As for L’AND’s own wines, the vineyard was only planted in 2006 and the first wine released in 2009.  Though it’s early days, maiden vintage L’AND Vineyards Reserva 2009 respects the youth of the vines and doesn’t go all out to impress with heavy extraction and oak (as can all too often be the case with ambitious new projects).  Rather it’s a promisingly characterful, balanced blend of Touriga Nacional, Alicante Bouschet and Touriga Franca.  As the vines hit their straps, no doubt it will gain in concentration and depth. 

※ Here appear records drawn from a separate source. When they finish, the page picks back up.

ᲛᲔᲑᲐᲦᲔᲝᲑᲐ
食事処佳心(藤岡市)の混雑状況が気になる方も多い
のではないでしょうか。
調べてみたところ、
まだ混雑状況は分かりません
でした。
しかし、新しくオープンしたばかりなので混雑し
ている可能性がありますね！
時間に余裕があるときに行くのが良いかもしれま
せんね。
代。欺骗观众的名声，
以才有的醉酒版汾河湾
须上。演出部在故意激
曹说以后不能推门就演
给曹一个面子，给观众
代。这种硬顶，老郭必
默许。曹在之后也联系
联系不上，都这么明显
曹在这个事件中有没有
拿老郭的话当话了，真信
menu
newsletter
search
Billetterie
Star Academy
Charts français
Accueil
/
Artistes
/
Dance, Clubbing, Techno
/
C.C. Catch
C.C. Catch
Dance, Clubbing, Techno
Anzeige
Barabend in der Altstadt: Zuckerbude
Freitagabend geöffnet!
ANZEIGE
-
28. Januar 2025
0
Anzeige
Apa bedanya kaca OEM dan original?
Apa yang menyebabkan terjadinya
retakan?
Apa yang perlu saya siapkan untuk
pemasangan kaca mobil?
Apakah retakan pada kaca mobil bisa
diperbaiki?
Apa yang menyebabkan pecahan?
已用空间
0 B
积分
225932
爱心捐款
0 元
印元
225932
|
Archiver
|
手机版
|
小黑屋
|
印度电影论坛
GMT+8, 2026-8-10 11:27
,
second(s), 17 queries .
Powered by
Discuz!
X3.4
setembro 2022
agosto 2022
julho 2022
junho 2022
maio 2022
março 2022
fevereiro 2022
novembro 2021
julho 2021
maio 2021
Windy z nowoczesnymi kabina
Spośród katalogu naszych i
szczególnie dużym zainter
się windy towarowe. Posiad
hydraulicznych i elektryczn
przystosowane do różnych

With small quantities and wine club members plus the hotel to service first, it will be challenging for the wines to achieve recognition in their own right, but I’m not sure that’s top of Cunhal Sendim’s agenda.  For the former environmental lawyer whose family started converting their farms to organic production in 1999, the L’AND project is about a bigger vision.  It’s about reflecting what modern Portugal has to offer while preserving Alentejo’s landscape of vines, olive and citrus trees through sustainable tourism and agriculture.

In this, L’AND Vineyards is highly successful.  It may not have the wild and remote beauty of Herdade de Malhadinha Nova’s  luxury retreat down south in Alentejo’s Beja region (see the link to my review below) but, located just an hour’s drive from the capital and Lisbon airport, it’s the perfect haven for city-lovers keen to explore the countryside and find out more about Portuguese food and wine in a relaxing environment.